Obese adults are at a higher risk of heart disease, cancer and diabetes, losing on average seven years of life.
Almost two-thirds of men and half of women are either overweight or obese according to the HDA's figures.
There are concerns that young children are eating too much fatty junk food, and adopting "couch potato" lifestyles.
Dame Yve Buckland, the chairman of the Health Development Agency, said: "Parents can make a huge impact on rising levels of childhood obesity.
"The good news is that the evidence shows parents can successfully treat their child's obesity by actively changing the whole family's approach to diet and physical activity.
"The myriad of child-focused food advertising is a real challenge, but parents can fight back - it's them paying at the checkout, not their children."
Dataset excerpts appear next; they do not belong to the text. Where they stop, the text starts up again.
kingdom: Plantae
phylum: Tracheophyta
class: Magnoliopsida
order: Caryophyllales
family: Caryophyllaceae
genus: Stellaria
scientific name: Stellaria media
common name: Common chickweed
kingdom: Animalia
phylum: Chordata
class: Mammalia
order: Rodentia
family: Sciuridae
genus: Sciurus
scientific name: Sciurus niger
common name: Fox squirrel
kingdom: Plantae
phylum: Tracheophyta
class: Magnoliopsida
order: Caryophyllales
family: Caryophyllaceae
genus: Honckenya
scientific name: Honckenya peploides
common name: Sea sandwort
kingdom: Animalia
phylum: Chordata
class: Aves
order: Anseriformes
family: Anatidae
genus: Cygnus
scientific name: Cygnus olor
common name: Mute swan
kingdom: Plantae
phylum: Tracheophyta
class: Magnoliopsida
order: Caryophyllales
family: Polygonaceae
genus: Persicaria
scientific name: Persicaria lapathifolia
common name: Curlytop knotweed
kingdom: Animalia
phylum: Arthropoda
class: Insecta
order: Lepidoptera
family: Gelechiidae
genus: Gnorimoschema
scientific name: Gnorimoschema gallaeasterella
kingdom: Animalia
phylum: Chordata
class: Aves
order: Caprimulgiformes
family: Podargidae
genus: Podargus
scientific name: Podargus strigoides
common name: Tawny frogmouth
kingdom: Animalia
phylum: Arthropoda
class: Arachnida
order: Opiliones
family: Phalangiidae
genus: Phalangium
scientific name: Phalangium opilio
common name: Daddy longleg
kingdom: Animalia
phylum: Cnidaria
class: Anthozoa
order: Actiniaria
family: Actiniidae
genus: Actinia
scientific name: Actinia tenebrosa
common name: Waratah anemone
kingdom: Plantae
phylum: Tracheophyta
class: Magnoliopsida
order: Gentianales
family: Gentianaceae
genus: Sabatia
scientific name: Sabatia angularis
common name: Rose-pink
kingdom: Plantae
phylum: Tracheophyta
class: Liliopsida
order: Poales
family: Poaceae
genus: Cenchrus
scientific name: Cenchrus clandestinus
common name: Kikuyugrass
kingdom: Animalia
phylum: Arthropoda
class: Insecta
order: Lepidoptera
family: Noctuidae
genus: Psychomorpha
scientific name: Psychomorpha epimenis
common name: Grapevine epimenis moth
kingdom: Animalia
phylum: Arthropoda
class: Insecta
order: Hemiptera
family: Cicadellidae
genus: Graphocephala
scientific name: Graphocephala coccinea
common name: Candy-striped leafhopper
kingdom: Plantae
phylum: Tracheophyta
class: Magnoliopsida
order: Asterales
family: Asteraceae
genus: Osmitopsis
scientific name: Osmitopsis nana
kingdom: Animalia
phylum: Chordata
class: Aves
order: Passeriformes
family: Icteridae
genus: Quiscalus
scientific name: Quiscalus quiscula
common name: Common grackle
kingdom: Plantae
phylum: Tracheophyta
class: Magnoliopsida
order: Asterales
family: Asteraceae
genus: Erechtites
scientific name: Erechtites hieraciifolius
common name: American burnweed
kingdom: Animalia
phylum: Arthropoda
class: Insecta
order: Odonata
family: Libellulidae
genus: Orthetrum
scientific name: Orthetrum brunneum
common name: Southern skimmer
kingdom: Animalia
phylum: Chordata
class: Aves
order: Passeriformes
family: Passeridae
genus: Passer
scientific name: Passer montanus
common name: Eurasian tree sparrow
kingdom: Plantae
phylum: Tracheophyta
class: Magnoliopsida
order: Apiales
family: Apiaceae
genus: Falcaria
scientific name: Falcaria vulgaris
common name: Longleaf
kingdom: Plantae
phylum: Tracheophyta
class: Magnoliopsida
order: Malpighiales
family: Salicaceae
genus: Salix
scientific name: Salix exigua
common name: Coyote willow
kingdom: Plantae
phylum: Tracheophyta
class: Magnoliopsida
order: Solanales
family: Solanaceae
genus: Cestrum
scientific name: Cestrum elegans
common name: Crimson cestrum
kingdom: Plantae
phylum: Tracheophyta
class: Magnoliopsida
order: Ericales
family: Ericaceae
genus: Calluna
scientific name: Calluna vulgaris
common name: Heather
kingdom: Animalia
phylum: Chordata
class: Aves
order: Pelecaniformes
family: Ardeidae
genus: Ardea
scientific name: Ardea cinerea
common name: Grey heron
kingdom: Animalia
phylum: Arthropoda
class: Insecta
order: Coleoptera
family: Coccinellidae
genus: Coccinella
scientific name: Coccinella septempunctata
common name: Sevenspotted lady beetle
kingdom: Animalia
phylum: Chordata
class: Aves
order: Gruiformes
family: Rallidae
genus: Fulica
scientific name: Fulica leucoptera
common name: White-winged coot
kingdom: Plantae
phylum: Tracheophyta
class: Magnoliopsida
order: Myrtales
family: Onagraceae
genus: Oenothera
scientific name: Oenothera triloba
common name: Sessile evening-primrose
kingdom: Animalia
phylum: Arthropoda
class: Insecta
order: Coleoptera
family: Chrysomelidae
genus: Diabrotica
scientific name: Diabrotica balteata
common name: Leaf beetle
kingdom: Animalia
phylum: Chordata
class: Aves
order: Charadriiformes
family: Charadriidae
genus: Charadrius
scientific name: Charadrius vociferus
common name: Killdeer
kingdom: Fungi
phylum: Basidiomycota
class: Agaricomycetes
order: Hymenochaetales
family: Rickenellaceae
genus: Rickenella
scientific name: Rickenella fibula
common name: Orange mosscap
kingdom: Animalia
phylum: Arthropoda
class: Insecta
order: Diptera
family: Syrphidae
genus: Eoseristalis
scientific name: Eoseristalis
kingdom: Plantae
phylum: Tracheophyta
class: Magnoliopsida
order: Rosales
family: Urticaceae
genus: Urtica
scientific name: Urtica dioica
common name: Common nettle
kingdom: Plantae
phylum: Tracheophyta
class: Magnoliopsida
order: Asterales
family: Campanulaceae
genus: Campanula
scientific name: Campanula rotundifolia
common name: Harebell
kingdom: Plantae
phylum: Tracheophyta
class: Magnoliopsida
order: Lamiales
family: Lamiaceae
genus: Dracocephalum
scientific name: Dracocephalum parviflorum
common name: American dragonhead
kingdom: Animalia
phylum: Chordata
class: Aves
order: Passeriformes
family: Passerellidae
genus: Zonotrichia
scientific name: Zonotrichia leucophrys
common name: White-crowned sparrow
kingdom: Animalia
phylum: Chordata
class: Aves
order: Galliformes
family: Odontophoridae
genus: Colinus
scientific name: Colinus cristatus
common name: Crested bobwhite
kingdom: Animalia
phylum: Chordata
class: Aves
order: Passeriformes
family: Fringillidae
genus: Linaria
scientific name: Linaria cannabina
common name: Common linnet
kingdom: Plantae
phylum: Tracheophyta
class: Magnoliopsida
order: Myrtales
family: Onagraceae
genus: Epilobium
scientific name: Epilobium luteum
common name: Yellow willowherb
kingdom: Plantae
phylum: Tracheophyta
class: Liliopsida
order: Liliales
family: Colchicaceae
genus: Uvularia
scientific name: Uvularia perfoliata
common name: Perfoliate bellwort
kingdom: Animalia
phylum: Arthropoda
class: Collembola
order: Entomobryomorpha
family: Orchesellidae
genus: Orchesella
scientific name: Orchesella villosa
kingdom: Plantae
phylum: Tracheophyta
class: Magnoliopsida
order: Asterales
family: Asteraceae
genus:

Professor Mike Kelly, the HDA's director of research and information, said: "Obesity is a health inequality issue - studies have shown that it is children from poorer backgrounds that are more likely to suffer weight problems.
"We live in an 'obesogenic' environment - a plethora of fast food outlets, reliance on cars and offers enticing us to eat larger portion sizes all contribute to the problem."
Health minister Melanie Johnson said that government had introduced initiatives - such as the National School Fruit Scheme and the Food in Schools Programme in an effort to improve matters.
She said: "We also want to see much more progress from industry to reduce added levels of salt, fat and sugar in processed foods."
The cost to the NHS and economy of obesity in the UK is estimated at £2.6 billion a year.